Where: The George, 50 Park Tce, Christchurch. Ph (03) 379 4560.
Our meal: $25 for starters, $39 mains, $7 additions, plus cheese, desserts and wine. There are other menu options, such as Middle and Evolution, but the prices are comparable.
Wine list: Comprehensive, with some top vintages.
Verdict: Sit back and be spoiled. This is top-level dining.
Out of 10
Food: 9
Service: 9
Value: 7
Ambience: 8
KEY POINTS:
Rhubarb with beetroot. Weird? Wonderful. Especially when the thinly-sliced rhubarb has been macerated for several hours in gin, and served with tiny cubes of beetroot as an accompaniment to venison carpaccio.
There was a time when a meal in a hotel restaurant, or more usually dining room, meant soup, a roast meal and steamed pudding. Although these relics can still be found in some country towns, things have moved on.
Pescatore, in the George, overlooking Christchurch's Hagley Park, is a fine example of just how far hotel dining has come. The restaurant itself overlooks the park too, which is splendid.
The private room, where we ate, had no view, but the decor amply compensated. The table was white and shiny, the chairs black, and the walls lined with black and white native leaf outlines. It was gorgeous. As the name implies, the restaurant concentrates on fish.
While there are other choices, four of the five starters on the "Decisions" menu are fish-oriented, and three of the five mains. But I opted for the non-fish choices this time. I started with the venison, which, as well as the rhubarb and beetroot, came with truffle toast and olive oil icecream.
The carpaccio was so thin it was almost transparent, and although I had doubts about the icecream, it suited the truffle toast particularly well. I left the wine choice to Kevin, the charming Irish waiter, and the glass of 2006 Main Divide pinot noir from the Waipara Valley was inspired.
Pescatore makes a point of offering local wines, as they should, and the cellar list is one of the best in the country. On to the main. I enjoy game when it's well done, and there was a fair chance that chef Reon Hobson could manage this. With my beer-poached loin and braised leg of hare came faux liquorice puree, made from cardamom and fennel puree coloured with squid ink. The hare was tender, and the puree had a depth of flavour, almost treacly in consistency, that complemented it perfectly.
The 2007 Chard Farm pinot noir was more substantial than the Main Divide offering, as this rich meat demands. Rosemary ordered crayfish with bread jus and sherry vinegar, because she could not believe how the accompanying grilled cauliflower would work with this. It did, but it was a close-run thing. There were cheeses of the soft, hard and blue varieties, with appropriate wines, and then dessert.
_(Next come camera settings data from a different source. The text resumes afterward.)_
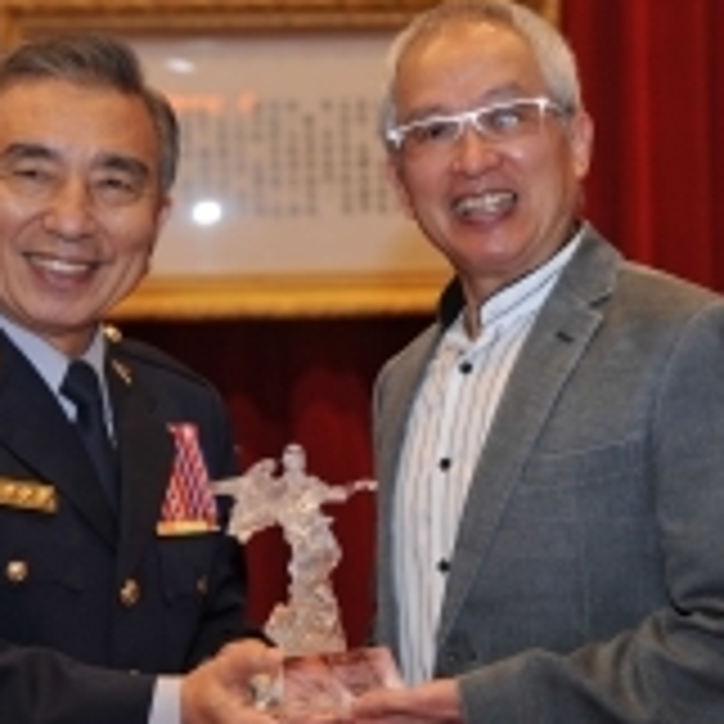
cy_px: 358
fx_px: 3242
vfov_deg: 12.7
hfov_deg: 12.7
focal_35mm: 137
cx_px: 306
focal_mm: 65
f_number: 4
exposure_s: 1/125
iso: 360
I retired defeated, but the carrot cake with vanilla mousse and walnut praline, tarte tatin with marscapone tortellini and apple thyme salad, and white chocolate and wasabi parfait with pickled ginger foam were all beautifully presented, inspiring appreciative noises from around the table. By far the most attractive offering was Sweets From the Garden - corn saffron pannacotta, pea and pistachio icecream, sweet pumpkin and elderflower.
Spectacular it looked, but I wasn't tempted. Fruits with the meat course I can cope with, although not always with enjoyment, but vegetables as a dessert? Not sure. For a special occasion in Christchurch, Pescatore is perfect.
The flavours are fresh and robust, the presentation careful and delicate. I just wish I knew what had happened to that rhubarb-infused gin.